I was at times using a jig, but I felt the same thing while slow rolling spinnerbaits. 

Slow rolling a hefty spinner bait along or up a rocky bottom / drop is a great way to get bit.  It's also makes strike detection a little tricky.

I routinely only use this technique in deep water - depths at which maintaining bottom contact with a crankbait is hard or impossible.  With the recent introduction of the newest over-sized deep plugs like the 10XD, it's almost a wash.     Whatever the depth, if I can use a crankbait effectively, I will as I think they trigger more strikes.

------------------------------------

* Actions to take *
1. Restate the passage on slow rolling spinnerbaits, starting with "I was at times" and going on through "trigger more strikes.", and swap "crankbait" for "deep-diving plug".
2. Carry the passage on slow rolling spinnerbaits forward from its final sentence.

[Extracted page text data]
------------------------------------

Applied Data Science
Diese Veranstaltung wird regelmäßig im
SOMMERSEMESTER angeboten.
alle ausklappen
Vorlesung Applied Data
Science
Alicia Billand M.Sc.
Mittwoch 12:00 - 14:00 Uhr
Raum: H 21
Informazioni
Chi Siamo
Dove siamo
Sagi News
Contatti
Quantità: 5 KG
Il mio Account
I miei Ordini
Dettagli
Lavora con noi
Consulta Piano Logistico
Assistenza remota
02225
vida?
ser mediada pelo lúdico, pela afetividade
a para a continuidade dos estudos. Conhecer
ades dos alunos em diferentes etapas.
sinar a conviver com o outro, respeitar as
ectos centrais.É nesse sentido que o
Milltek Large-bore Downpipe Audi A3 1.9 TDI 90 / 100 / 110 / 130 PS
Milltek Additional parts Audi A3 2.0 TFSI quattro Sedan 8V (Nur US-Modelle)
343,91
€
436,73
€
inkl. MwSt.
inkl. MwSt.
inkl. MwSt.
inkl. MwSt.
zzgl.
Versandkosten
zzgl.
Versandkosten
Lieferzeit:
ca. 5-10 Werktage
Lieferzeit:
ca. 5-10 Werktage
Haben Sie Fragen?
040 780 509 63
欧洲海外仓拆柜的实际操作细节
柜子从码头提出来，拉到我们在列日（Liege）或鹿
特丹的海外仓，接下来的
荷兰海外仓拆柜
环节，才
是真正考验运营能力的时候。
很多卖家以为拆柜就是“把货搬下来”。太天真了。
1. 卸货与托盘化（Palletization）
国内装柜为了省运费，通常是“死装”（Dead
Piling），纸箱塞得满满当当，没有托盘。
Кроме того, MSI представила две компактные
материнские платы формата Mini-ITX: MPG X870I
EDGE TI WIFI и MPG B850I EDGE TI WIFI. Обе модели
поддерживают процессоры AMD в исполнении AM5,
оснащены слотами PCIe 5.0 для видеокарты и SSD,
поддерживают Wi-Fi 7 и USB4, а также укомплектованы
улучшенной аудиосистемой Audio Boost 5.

------------------------------------

* Answers provided *
1.
I was at times using a jig, but I felt the same thing while slow rolling spinnerbaits. 

Slow rolling a hefty spinner bait along or up a rocky bottom / drop is a great way to get bit.  It's also makes strike detection a little tricky.

I routinely only use this technique in deep water - depths at which maintaining bottom contact with a deep-diving plug is hard or impossible.  With the recent introduction of the newest over-sized deep plugs like the 10XD, it's almost a wash.     Whatever the depth, if I can use a deep-diving plug effectively, I will as I think they trigger more strikes.

2.
Either way, when winding a big blade along or up a rocky bottom, I prefer heavy mono (flouro works too), a slower ratio & powerful reel, on a long stout rod.  I select a spinner bait weight / design and a reel retrieve speed that allows the lure to click/ deflect off the rocks without settling between them; once the bait reaches the bottom, and I start the retrieve, I just keep winding.  Whether the bait is bouncing off rocks or a fish grabs the lure - I just keep winding.  When a bass does take the lure the rod will load up, at which point I keep reeling and go with a solid side ways sweep set.  The slow constant retrieve helps reduce snags (common with false hook sets as the bait settles between the rocks on the slack line caused) and on a strike, helps take the slack out of the line on the hook set as well as assist in compensating for the nylon line stretch; especially on a long cast.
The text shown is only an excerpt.